Dans A Way Out, le premier jeu de la galaxie Hazelight Studios (Brothers: A Tale of Two Sons étant également issu de l’esprit de Josef Fares mais dans son ancien studio – et jouable en solo), nous incarnions deux prisonniers amenés à s’évader de prison et forcés de se faire confiance, tandis qu’It Takes Two nous laissant découvrir les déboires d’un couple aux multiples problèmes de communication, entre autre, avec pour objectif l’acceptation de soi, de l’autre, la collaboration à tout instant et la résolution de problèmes bien plus profonds.
Dans Split Fiction, il sera cette fois question d’une rivalité qui va se transformer petit à petit en une belle amitié. Nous incarnons ici Zoé Foster et Mio Hudson, deux auteures en herbe ne parvenant pas à faire publier leurs productions, Mio étant surtout intéressée par l’argent à obtenir tandis que Zoé est plus attirée par se prouver des choses à elle-même et à sa famille. Ce qui en fait un duo de protagonistes un peu moins attachant sur le papier, et donc impliquant un peu moins émotionnellement le joueur comme nous vous en parlions lors de notre preview.
Quand elles reçoivent une invitation pour se rendre chez Rader Publishing une grande maison d’édition pour tester une nouvelle technologie, les deux jeunes femmes voient par là une éclaircie à l’horizon. Malheureusement, celles-ci ne découvrent que tardivement le pot aux roses avec les véritables intentions de Rader : leur dérober leurs idées pour ensuite faire prospérer sa société et sa machine d’extraction qu’il élabore depuis près de deux décennies et qui plonge les auteurs en herbe dans des simulations créées à partir de leur propre imagination.
Se retrouvant par accident dans la même simulation numérique, les deux rivales qui ne se connaissaient pas il y a encore quelques heures n’ont pas d’autre choix que d’avancer et tenter de sortir par la force de cette simulation qui donne vie à leurs idées les plus folles, qu’elles soient positives ou beaucoup plus sombres. Grâce à une alternance de niveaux tantôt en rapport avec de la Science-Fiction provenant de la tête de Mio, ou bien de la Fantasy s’il s’agit de Zoé, elles vont devoir endosser différents rôles, pouvoirs ou même morphologies étonnantes et atteindre des anomalies pour tenter de briser la simulation.
Un best-seller de plus ?
Si vous avez déjà joué à It Takes Two, vous ne serez pas perdu par la structure de Split Fiction (que nous avions eu l’occasion d’approcher récemment), qui en reprend peu ou proue les codes d’alternance entre cinématiques, phases de jeu en écran scindé, changements de perspectives ou encore boss de milieu et de fin de niveau.
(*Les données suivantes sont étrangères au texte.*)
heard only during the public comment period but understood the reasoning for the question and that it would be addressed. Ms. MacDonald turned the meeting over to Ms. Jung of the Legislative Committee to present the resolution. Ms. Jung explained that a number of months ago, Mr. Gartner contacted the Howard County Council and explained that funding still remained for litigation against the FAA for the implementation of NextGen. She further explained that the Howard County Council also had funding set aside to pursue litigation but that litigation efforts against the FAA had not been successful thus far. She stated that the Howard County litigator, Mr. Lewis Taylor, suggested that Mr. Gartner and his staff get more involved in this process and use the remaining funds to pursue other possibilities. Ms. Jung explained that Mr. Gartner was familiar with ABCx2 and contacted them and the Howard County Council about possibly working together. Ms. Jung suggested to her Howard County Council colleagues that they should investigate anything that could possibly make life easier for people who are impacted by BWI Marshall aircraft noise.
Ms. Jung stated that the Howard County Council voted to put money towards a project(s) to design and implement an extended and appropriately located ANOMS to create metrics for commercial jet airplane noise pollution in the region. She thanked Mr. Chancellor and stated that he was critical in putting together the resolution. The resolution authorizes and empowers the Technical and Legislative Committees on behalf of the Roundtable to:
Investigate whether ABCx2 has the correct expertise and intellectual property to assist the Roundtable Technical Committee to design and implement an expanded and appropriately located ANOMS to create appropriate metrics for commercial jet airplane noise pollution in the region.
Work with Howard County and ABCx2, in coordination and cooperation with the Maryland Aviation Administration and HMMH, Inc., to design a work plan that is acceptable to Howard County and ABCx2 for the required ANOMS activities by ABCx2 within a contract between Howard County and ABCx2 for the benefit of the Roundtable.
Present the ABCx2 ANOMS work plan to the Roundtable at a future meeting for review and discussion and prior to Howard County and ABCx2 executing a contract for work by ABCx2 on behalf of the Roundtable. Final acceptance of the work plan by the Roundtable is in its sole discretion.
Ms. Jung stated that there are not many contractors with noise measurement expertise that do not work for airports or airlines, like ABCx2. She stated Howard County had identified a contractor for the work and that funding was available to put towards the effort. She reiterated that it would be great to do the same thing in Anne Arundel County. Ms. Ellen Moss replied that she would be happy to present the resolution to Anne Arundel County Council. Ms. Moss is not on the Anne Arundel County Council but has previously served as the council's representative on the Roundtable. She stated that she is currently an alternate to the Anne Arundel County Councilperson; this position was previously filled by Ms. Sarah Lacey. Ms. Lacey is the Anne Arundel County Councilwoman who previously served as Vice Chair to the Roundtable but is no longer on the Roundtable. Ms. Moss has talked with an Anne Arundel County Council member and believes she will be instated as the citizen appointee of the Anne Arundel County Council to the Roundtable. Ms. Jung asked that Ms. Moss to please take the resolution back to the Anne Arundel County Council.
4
À tel point que la nouvelle production de Hazelight Studios arbore une structure un peu trop scolaire, assez prévisible dans l’ensemble mais surtout un peu trop calquée sur l’enchaînement qui avait fait mouche en 2021.
Split Fiction disposant de huit chapitres majeurs dont quatre très conséquents, comptez près de quinze heures en ligne droite pour voir le bout de l’histoire, et près de deux heures de plus si vous jouez toutes les histoires annexes (nous y reviendrons) avec très peu de moments de répit pour notre bon plaisir. Une aventure d’une durée similaire à son prédécesseur donc, mais qui suffit largement pour satisfaire la plupart des publics sans ennuyer ou frustrer les autres, tout en mettant davantage en avant la narration avec des histoires fortes, poignantes et très bien écrites.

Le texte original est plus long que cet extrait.